Despite their lobbying, car companies did not get a cash-for-clunkers programme or buyer-discount incentives for internal-combustion-engine (ICE) cars. Rather, the government doubled buyer incentives on electric and hybrid cars to between €3,000 and €6,000 depending on the model.

“We couldn’t just set out a traditional stimulus package” chancellor Angela Merkel said in June. “It had to be a package of measures that contained a view to the future. And this is precisely what we have emphasised.”

Berlin-based automotive analyst Matthias Schmidt said that the generous German purchase incentives have caused a surge in both leasing offers and private purchases of battery electric (BEV) and plug-in hybid (PHEV) cars, boosting Germany to the the largest market for clean-energy automobiles in Western Europe.

In the first half of this year, a combined 129,765 PHEV and BEV vehicles were registered in Germany, although their combined share of the automotive market still remains low, at 8.5%.

“In terms of BEVs alone, Germany now has a greater year-to-date registrations volume than all five Nordic markets combined — and let’s not forget Norway was the dominant market just 12 months ago,” Schmidt said.

“This is all courtesy of the race to meet European CO2 targets with the helping hand of the German government assisting them on their way and with the added bonus of it staying on track to meet Merkel’s legacy target of seeing 1 million plug-ins on German roads by the end of 2021,” he added.

German EV production has almost tripled in Germany in the first half of 2020 compared to the same six months last year, with over 30,000 plug-in passenger cars manufactured in the country.

# GIVEN INFORMATION
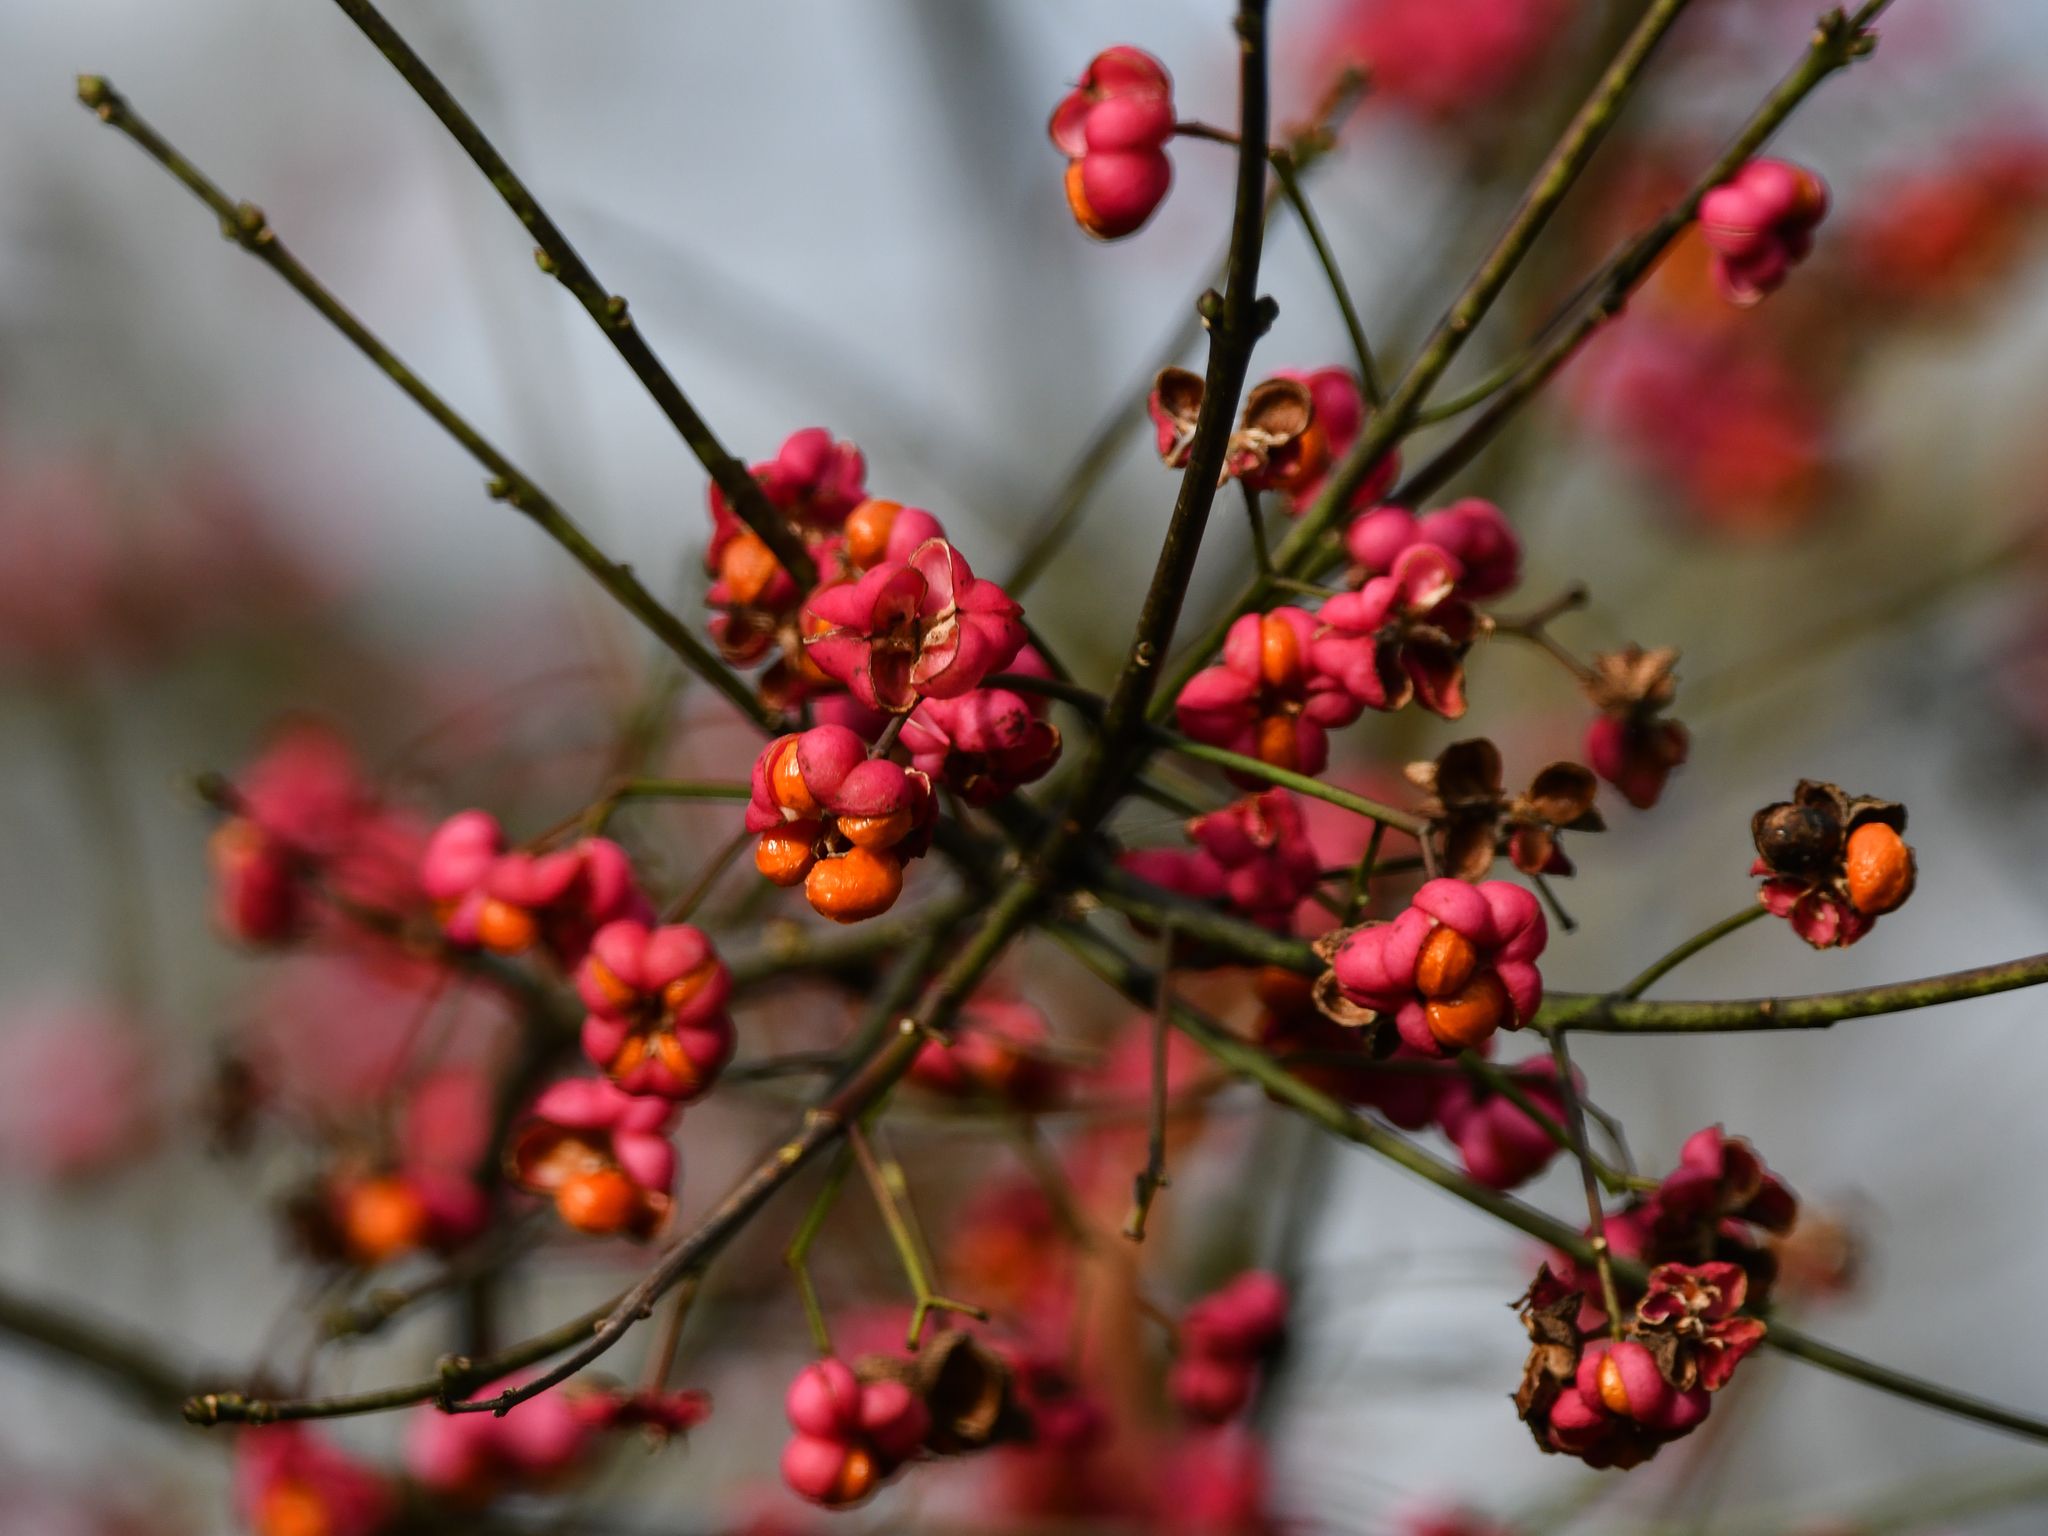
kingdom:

# PROBLEMS TO SOLVE
• A. According to the passage on German electric car incentives, how many PHEV and BEV vehicles were registered in Germany in the first half of the year?
• B. Render this sentence from the passage on German electric car incentives in Spanish: "In the first half of this year, a combined 129,765 PHEV and BEV vehicles were registered in Germany, although their combined share of the automotive market still remains low, at 8.5%."
• C. Which abbreviations for types of cars does the passage on German electric car incentives introduce in parentheses? List them all.

# THE RESPONSES
• A. 129,765

• B. En el primer semestre de este año se matricularon en Alemania un total de 129.765 vehículos PHEV y BEV, aunque su cuota conjunta del mercado automovilístico sigue siendo baja, del 8,5 %.

• C. ICE, BEV, PHEV